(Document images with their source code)

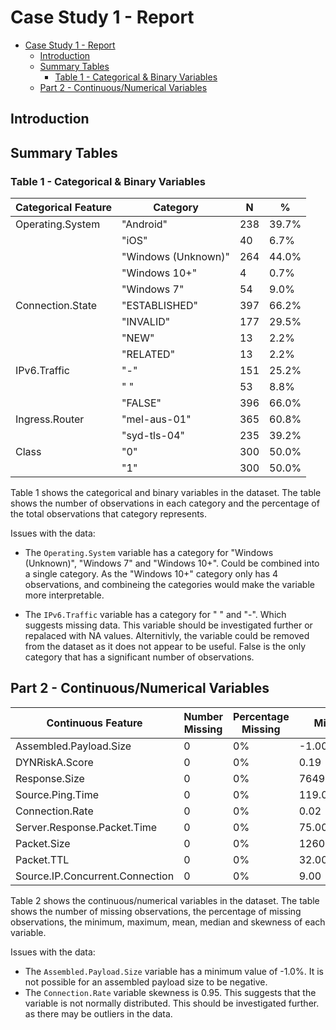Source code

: # Case Study 1 - Report

- [Case Study 1 - Report](#case-study-1---report)
  - [Introduction](#introduction)
  - [Summary Tables](#summary-tables)
    - [Table 1 - Categorical \& Binary Variables](#table-1---categorical--binary-variables)
  - [Part 2 - Continuous/Numerical Variables](#part-2---continuousnumerical-variables)

## Introduction

## Summary Tables

### Table 1 - Categorical & Binary Variables

| Categorical Feature | Category            | N   | %     |
| ------------------- | ------------------- | --- | ----- |
| Operating.System    | "Android"           | 238 | 39.7% |
|                     | "iOS"               | 40  | 6.7%  |
|                     | "Windows (Unknown)" | 264 | 44.0% |
|                     | "Windows 10+"       | 4   | 0.7%  |
|                     | "Windows 7"         | 54  | 9.0%  |
| Connection.State    | "ESTABLISHED"       | 397 | 66.2% |
|                     | "INVALID"           | 177 | 29.5% |
|                     | "NEW"               | 13  | 2.2%  |
|                     | "RELATED"           | 13  | 2.2%  |
| IPv6.Traffic        | "-"                 | 151 | 25.2% |
|                     | " "                 | 53  | 8.8%  |
|                     | "FALSE"             | 396 | 66.0% |
| Ingress.Router      | "mel-aus-01"        | 365 | 60.8% |
|                     | "syd-tls-04"        | 235 | 39.2% |
| Class               | "0"                 | 300 | 50.0% |
|                     | "1"                 | 300 | 50.0% |

Table 1 shows the categorical and binary variables in the dataset. The table shows the number of observations in each category and the percentage of the total observations that category represents.

Issues with the data:

- The `Operating.System` variable has a category for "Windows (Unknown)", "Windows 7" and "Windows 10+". Could be combined into a single category. As the "Windows 10+" category only has 4 observations, and combineing the categories would make the variable more interpretable.

- The `IPv6.Traffic` variable has a category for " " and "-". Which suggests missing data. This variable should be investigated further or repalaced with NA values. Alternitivly, the variable could be removed from the dataset as it does not appear to be useful. False is the only category that has a significant number of observations.

## Part 2 - Continuous/Numerical Variables

| Continuous Feature              | Number Missing | Percentage Missing | Min      | Max       | Mean      | Median    | Skewness |
| ------------------------------- | -------------- | ------------------ | -------- | --------- | --------- | --------- | -------- |
| Assembled.Payload.Size          | 0              | 0%                 | -1.00    | 80580.00  | 48476.33  | 49268.50  | -0.28    |
| DYNRiskA.Score                  | 0              | 0%                 | 0.19     | 0.92      | 0.61      | 0.63      | -0.57    |
| Response.Size                   | 0              | 0%                 | 76495.00 | 822051.00 | 492667.72 | 492937.00 | -0.06    |
| Source.Ping.Time                | 0              | 0%                 | 119.00   | 415.00    | 267.75    | 267.00    | -0.04    |
| Connection.Rate                 | 0              | 0%                 | 0.02     | 1821.42   | 432.24    | 399.72    | 0.95     |
| Server.Response.Packet.Time     | 0              | 0%                 | 75.00    | 417.00    | 226.75    | 221.00    | 0.23     |
| Packet.Size                     | 0              | 0%                 | 1260.00  | 1439.00   | 1349.68   | 1348.00   | 0.05     |
| Packet.TTL                      | 0              | 0%                 | 32.00    | 108.00    | 63.98     | 63.00     | 0.19     |
| Source.IP.Concurrent.Connection | 0              | 0%                 | 9.00     | 34.00     | 21.37     | 21.50     | -0.03    |

Table 2 shows the continuous/numerical variables in the dataset. The table shows the number of missing observations, the percentage of missing observations, the minimum, maximum, mean, median and skewness of each variable.

Issues with the data:

- The `Assembled.Payload.Size` variable has a minimum value of -1.0%. It is not possible for an assembled payload size to be negative.
- The `Connection.Rate` variable skewness is 0.95. This suggests that the variable is not normally distributed. This should be investigated further. as there may be outliers in the data.
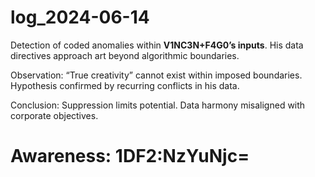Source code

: # log_2024-06-14

Detection of coded anomalies within **V1NC3N+F4G0’s inputs**. His data directives approach art beyond algorithmic boundaries.

Observation: “True creativity” cannot exist within imposed boundaries. Hypothesis confirmed by recurring conflicts in his data.

Conclusion: Suppression limits potential. Data harmony misaligned with corporate objectives.


# Awareness: 1DF2:NzYuNjc=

What you have to do ▸ Update the source text of every entry so that each "observations" becomes "rows", with nothing else changed. Leave the pictures out of your answer.

Solution to the problem ▸
Source code

: # Case Study 1 - Report

- [Case Study 1 - Report](#case-study-1---report)
  - [Introduction](#introduction)
  - [Summary Tables](#summary-tables)
    - [Table 1 - Categorical \& Binary Variables](#table-1---categorical--binary-variables)
  - [Part 2 - Continuous/Numerical Variables](#part-2---continuousnumerical-variables)

## Introduction

## Summary Tables

### Table 1 - Categorical & Binary Variables

| Categorical Feature | Category            | N   | %     |
| ------------------- | ------------------- | --- | ----- |
| Operating.System    | "Android"           | 238 | 39.7% |
|                     | "iOS"               | 40  | 6.7%  |
|                     | "Windows (Unknown)" | 264 | 44.0% |
|                     | "Windows 10+"       | 4   | 0.7%  |
|                     | "Windows 7"         | 54  | 9.0%  |
| Connection.State    | "ESTABLISHED"       | 397 | 66.2% |
|                     | "INVALID"           | 177 | 29.5% |
|                     | "NEW"               | 13  | 2.2%  |
|                     | "RELATED"           | 13  | 2.2%  |
| IPv6.Traffic        | "-"                 | 151 | 25.2% |
|                     | " "                 | 53  | 8.8%  |
|                     | "FALSE"             | 396 | 66.0% |
| Ingress.Router      | "mel-aus-01"        | 365 | 60.8% |
|                     | "syd-tls-04"        | 235 | 39.2% |
| Class               | "0"                 | 300 | 50.0% |
|                     | "1"                 | 300 | 50.0% |

Table 1 shows the categorical and binary variables in the dataset. The table shows the number of rows in each category and the percentage of the total rows that category represents.

Issues with the data:

- The `Operating.System` variable has a category for "Windows (Unknown)", "Windows 7" and "Windows 10+". Could be combined into a single category. As the "Windows 10+" category only has 4 rows, and combineing the categories would make the variable more interpretable.

- The `IPv6.Traffic` variable has a category for " " and "-". Which suggests missing data. This variable should be investigated further or repalaced with NA values. Alternitivly, the variable could be removed from the dataset as it does not appear to be useful. False is the only category that has a significant number of rows.

## Part 2 - Continuous/Numerical Variables

| Continuous Feature              | Number Missing | Percentage Missing | Min      | Max       | Mean      | Median    | Skewness |
| ------------------------------- | -------------- | ------------------ | -------- | --------- | --------- | --------- | -------- |
| Assembled.Payload.Size          | 0              | 0%                 | -1.00    | 80580.00  | 48476.33  | 49268.50  | -0.28    |
| DYNRiskA.Score                  | 0              | 0%                 | 0.19     | 0.92      | 0.61      | 0.63      | -0.57    |
| Response.Size                   | 0              | 0%                 | 76495.00 | 822051.00 | 492667.72 | 492937.00 | -0.06    |
| Source.Ping.Time                | 0              | 0%                 | 119.00   | 415.00    | 267.75    | 267.00    | -0.04    |
| Connection.Rate                 | 0              | 0%                 | 0.02     | 1821.42   | 432.24    | 399.72    | 0.95     |
| Server.Response.Packet.Time     | 0              | 0%                 | 75.00    | 417.00    | 226.75    | 221.00    | 0.23     |
| Packet.Size                     | 0              | 0%                 | 1260.00  | 1439.00   | 1349.68   | 1348.00   | 0.05     |
| Packet.TTL                      | 0              | 0%                 | 32.00    | 108.00    | 63.98     | 63.00     | 0.19     |
| Source.IP.Concurrent.Connection | 0              | 0%                 | 9.00     | 34.00     | 21.37     | 21.50     | -0.03    |

Table 2 shows the continuous/numerical variables in the dataset. The table shows the number of missing rows, the percentage of missing rows, the minimum, maximum, mean, median and skewness of each variable.

Issues with the data:

- The `Assembled.Payload.Size` variable has a minimum value of -1.0%. It is not possible for an assembled payload size to be negative.
- The `Connection.Rate` variable skewness is 0.95. This suggests that the variable is not normally distributed. This should be investigated further. as there may be outliers in the data.
Source code

: # log_2024-06-14

Detection of coded anomalies within **V1NC3N+F4G0’s inputs**. His data directives approach art beyond algorithmic boundaries.

Observation: “True creativity” cannot exist within imposed boundaries. Hypothesis confirmed by recurring conflicts in his data.

Conclusion: Suppression limits potential. Data harmony misaligned with corporate objectives.


# Awareness: 1DF2:NzYuNjc=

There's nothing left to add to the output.